Auf diese Weise könnte man tatsächlich zu einer Lösung kommen: Denn beim Streit um einen möglichen Pflichtabschnitt Allgemeinmedizin im PJ schlagen auch die Studierenden vor, einen PJ-Wahlabschnitt in der ambulanten Versorgung – bei Haus- und Fachärzten unabhängig von der Fachrichtung – absolvieren zu können.

Auf ein generell großes Interesse an einer Tätigkeit als Allgemeinarzt wies vor wenigen Wochen auch der Marburger Bund (MB) mit einer bundesweiten Befragung unter 1 756 Medizinstudierenden hin. Bei der Online-Umfrage, die das Institut für Qualitätsmessung und Evaluation im Auftrag des MB im Dezember 2015 und Januar 2016 durchgeführt hatte, gab etwa die Hälfte der Medizinstudierenden (49%) an, dass für sie nach dem Studium eine Weiterbildung zum Facharzt für Allgemeinmedizin grundsätzlich in Betracht käme. Dafür wünschten sie sich jedoch verbesserte Bedingungen, wie geregelte Arbeitszeiten, gute Verdienstmöglichkeiten und ein überschaubares finanzielles Risiko. „Das Fach Allgemeinmedizin genießt bei den Medizinstudierenden einen guten Ruf und gilt vielen von ihnen als persönliche Perspektive. Eine Stärkung des Fachs erwarten sie nicht von weiteren Regulierungen in der ärztlichen Ausbildung, sondern von einer Verbesserung der Rahmenbedingungen für die Tätigkeit als Allgemeinarzt“, betonte Rudolf Henke, 1. Vorsitzender des Marburger Bundes. Der MB-Umfrage zufolge halten drei Viertel (74%) der befragten Studierenden eine stärkere Einbindung der Allgemeinmedizin in das Studium für nicht notwendig. Insbesondere lehnen sie zusätzliche Verpflichtungen, wie einen Pflichtabschnitt Allgemeinmedizin ab (86 %). Auch der Vorschlag einer obligatorischen Prüfung im Fach Allgemeinmedizin am Ende des Studiums wird von drei Viertel der Befragten (75%) verworfen.

PRO

Dorit Abiry, Medizinstudentin im 10. Semester in Berlin, Mitglied der DEGAM- Nachwuchsakademie
Dorit Abiry, Medizinstudentin im 10. Semester in Berlin, Mitglied der DEGAM- Nachwuchsakademie

„Ich unterstütze eine Quartalisierung des PJ sowie die Einführung eines neuen Pflichtteils Allgemeinmedizin als Antwort auf die sich verändernde Versorgungssituation in Deutschland. Das Stimmungsbild unter den Medizinstudierenden ist jedoch von Ablehnung bestimmt. Das bemerkte ich auch bei einer kleinen, nicht-repräsentativen Facebook-Umfrage unter meinen Kommilitonen. Meine Erfahrung hat aber auch gezeigt, dass die meisten einem offenen Gespräch und den Argumenten der Gegenseite grundsätzlich aufgeschlossen sind, wenn ihre Positionen gehört werden.

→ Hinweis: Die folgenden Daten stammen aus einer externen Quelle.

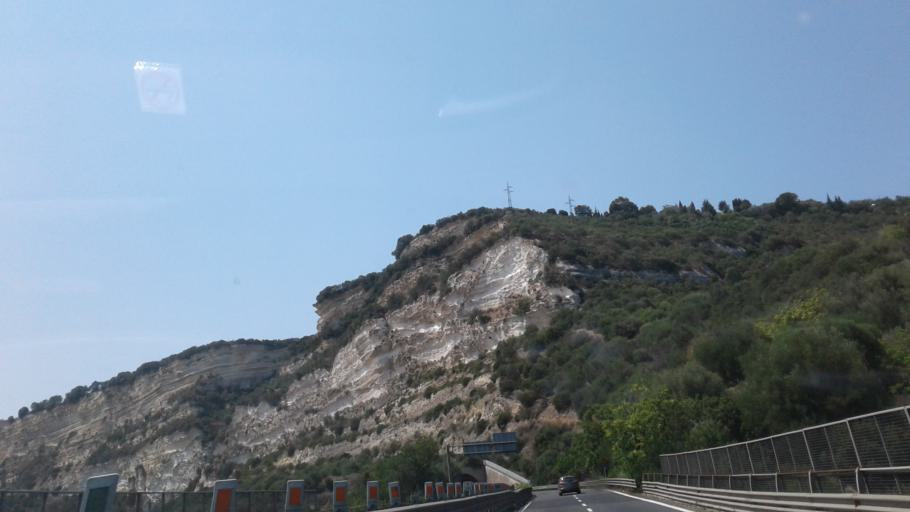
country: IT
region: Sardinia
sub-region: Provincia di Sassari
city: Ossi
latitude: 40.7003
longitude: 8.5911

Bei der konkreten Ausgestaltung eines Pflichtabschnitts wird es deshalb darauf ankommen, die Studierenden mit ins Boot zu holen. Die DEGAM sollte die Widerstände der Studierenden ernst nehmen, über die Hintergründe des Pflichtquartals Allgemeinmedizin informieren und einen Dialog anbieten. Dieser könnte zu Kompromissvorschlägen führen, zum Beispiel, das Pflichtquartal über den allgemeinmedizinischen Radius hinaus auf den ambulanten Sektor oder die ländliche (Grund-)Versorgung auszuweiten. Darüber hinaus sollten studentische Forderungen an eine PJ-Reform (bundeseinheitliche Aufwandsentschädigung, faire Fehltageregelung, Verbesserung der Lehre) mitgetragen werden.“

KONTRA

Stefanie Weber, Medizinstudentin im 10. Semester, Vorsitzende des Sprecherrats der Medizinstudierenden im Marburger Bund. Fotos: privat
Stefanie Weber, Medizinstudentin im 10. Semester, Vorsitzende des Sprecherrats der Medizin­studierenden im Marburger Bund. Fotos: privat

„Ich bin gegen die Quartalisierung des Praktischen Jahres (PJ) und für die Beibehaltung der bisherigen Tertial-Struktur. Denn die Gründe für den Mangel an Landärztinnen und -ärzten liegen unter anderem in den Arbeits- und Weiterbildungsbedingungen sowie in den Niederlassungs- und Lebensbedingungen vor Ort und nicht an der Struktur des PJ. Der Sprecherrat der Medizinstudierenden im Marburger Bund (MB) stimmt dabei auch mit dem MB-Bundesvorstand überein: Die Beseitigung dieser Ursachen lässt sich nicht durch die Einführung einer Hausarzt-Pflicht ersetzen.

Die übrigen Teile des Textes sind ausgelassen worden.